■ What the task requires:
Locate the line that contains "المستقل والعمل الحر" in the entries below, then repeat it and every following line through the line that contains "ا الموقع بواجهة استخدام سهلة التعلم وبطريقة", exactly, and no others.
════════════════════
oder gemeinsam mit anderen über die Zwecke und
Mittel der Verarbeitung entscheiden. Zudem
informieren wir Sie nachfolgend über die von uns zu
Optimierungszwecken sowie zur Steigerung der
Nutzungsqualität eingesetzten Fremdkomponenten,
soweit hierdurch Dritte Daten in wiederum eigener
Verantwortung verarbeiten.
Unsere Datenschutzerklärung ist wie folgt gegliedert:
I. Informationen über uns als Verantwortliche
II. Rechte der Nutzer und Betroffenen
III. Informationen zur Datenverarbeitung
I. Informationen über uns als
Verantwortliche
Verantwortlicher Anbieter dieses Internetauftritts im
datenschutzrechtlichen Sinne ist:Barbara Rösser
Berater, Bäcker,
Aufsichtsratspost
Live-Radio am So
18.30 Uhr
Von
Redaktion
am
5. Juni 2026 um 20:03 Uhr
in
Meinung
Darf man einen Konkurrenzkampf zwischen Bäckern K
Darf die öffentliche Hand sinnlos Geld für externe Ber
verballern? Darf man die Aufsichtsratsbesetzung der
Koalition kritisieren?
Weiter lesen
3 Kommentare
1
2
════════════════════
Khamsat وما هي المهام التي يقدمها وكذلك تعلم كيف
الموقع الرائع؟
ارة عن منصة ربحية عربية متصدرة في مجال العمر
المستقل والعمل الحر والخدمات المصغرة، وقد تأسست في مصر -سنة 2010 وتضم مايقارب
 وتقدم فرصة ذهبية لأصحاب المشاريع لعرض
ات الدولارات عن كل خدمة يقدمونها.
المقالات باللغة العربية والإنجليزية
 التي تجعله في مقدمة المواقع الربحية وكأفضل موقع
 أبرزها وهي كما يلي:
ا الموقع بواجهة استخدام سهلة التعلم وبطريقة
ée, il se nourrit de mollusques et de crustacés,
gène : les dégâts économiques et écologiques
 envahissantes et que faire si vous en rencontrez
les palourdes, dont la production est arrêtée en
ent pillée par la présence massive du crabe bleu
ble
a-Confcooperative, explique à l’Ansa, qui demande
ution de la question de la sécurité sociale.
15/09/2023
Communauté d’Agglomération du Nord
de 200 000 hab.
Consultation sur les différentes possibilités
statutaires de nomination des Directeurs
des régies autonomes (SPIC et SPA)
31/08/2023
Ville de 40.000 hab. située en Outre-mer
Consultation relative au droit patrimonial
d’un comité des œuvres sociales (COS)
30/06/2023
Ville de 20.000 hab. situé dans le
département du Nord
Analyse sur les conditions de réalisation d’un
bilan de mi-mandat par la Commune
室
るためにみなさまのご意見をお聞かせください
════════════════════
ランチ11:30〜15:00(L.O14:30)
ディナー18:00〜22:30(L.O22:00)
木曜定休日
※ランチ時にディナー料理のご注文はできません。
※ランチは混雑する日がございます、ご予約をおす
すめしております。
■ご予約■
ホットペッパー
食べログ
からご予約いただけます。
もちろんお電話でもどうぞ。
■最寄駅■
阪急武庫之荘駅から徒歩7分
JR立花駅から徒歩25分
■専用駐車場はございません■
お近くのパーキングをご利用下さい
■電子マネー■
════════════════════
■ Written answer:
المستقل والعمل الحر والخدمات المصغرة، وقد تأسست في مصر -سنة 2010 وتضم مايقارب
 وتقدم فرصة ذهبية لأصحاب المشاريع لعرض
ات الدولارات عن كل خدمة يقدمونها.
المقالات باللغة العربية والإنجليزية
 التي تجعله في مقدمة المواقع الربحية وكأفضل موقع
 أبرزها وهي كما يلي:
ا الموقع بواجهة استخدام سهلة التعلم وبطريقة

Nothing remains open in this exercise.